*** Opening Records supplied ***

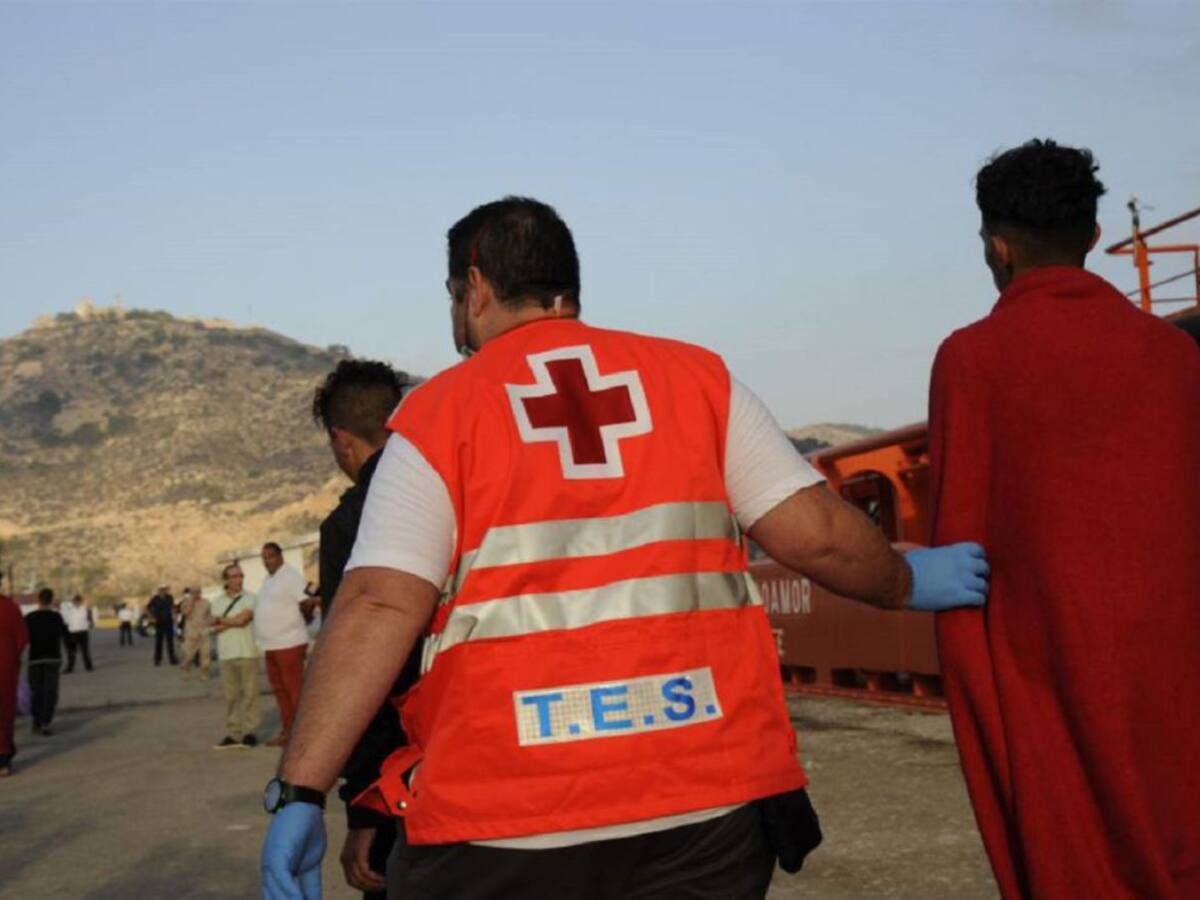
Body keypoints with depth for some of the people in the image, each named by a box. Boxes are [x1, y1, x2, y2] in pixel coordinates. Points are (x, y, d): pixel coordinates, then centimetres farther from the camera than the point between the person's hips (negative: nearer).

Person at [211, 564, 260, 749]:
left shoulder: (249, 598, 1)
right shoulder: (218, 601, 13)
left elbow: (243, 618, -11)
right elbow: (215, 628, 6)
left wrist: (222, 621, 2)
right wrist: (232, 622, -9)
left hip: (247, 652, -3)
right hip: (226, 654, 3)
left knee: (249, 692, -4)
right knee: (230, 694, 3)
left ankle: (250, 731, 1)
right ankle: (233, 733, 7)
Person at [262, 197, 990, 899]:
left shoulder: (439, 414, 0)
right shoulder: (697, 376, 7)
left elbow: (380, 608, -10)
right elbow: (816, 534, 3)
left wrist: (299, 792, -9)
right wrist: (909, 583, 22)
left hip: (503, 823, -2)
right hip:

*** Closing Records supplied ***

*About this exercise:* Reproduce every row above word for word, omitting the pictures.

*Worked solution:*
Body keypoints with depth for some of the people in the image, each named by a box. Boxes are [x1, y1, x2, y2] in pixel coordinates. Points are (x, y, d): pixel coordinates, then centimetres farther from the camera than the point between the person's hips (negative: nearer).

Person at [211, 564, 260, 749]:
left shoulder: (249, 598, 1)
right shoulder: (218, 601, 13)
left elbow: (243, 618, -11)
right elbow: (215, 628, 6)
left wrist: (222, 621, 2)
right wrist: (232, 622, -9)
left hip: (247, 652, -3)
right hip: (226, 654, 3)
left knee: (249, 692, -4)
right knee: (230, 694, 3)
left ankle: (250, 731, 1)
right ankle: (233, 733, 7)
Person at [262, 197, 990, 899]:
left shoulder: (439, 414, 0)
right shoulder: (697, 376, 7)
left elbow: (380, 608, -10)
right elbow: (816, 534, 3)
left wrist: (299, 792, -9)
right wrist: (909, 583, 22)
left hip: (503, 823, -2)
right hip:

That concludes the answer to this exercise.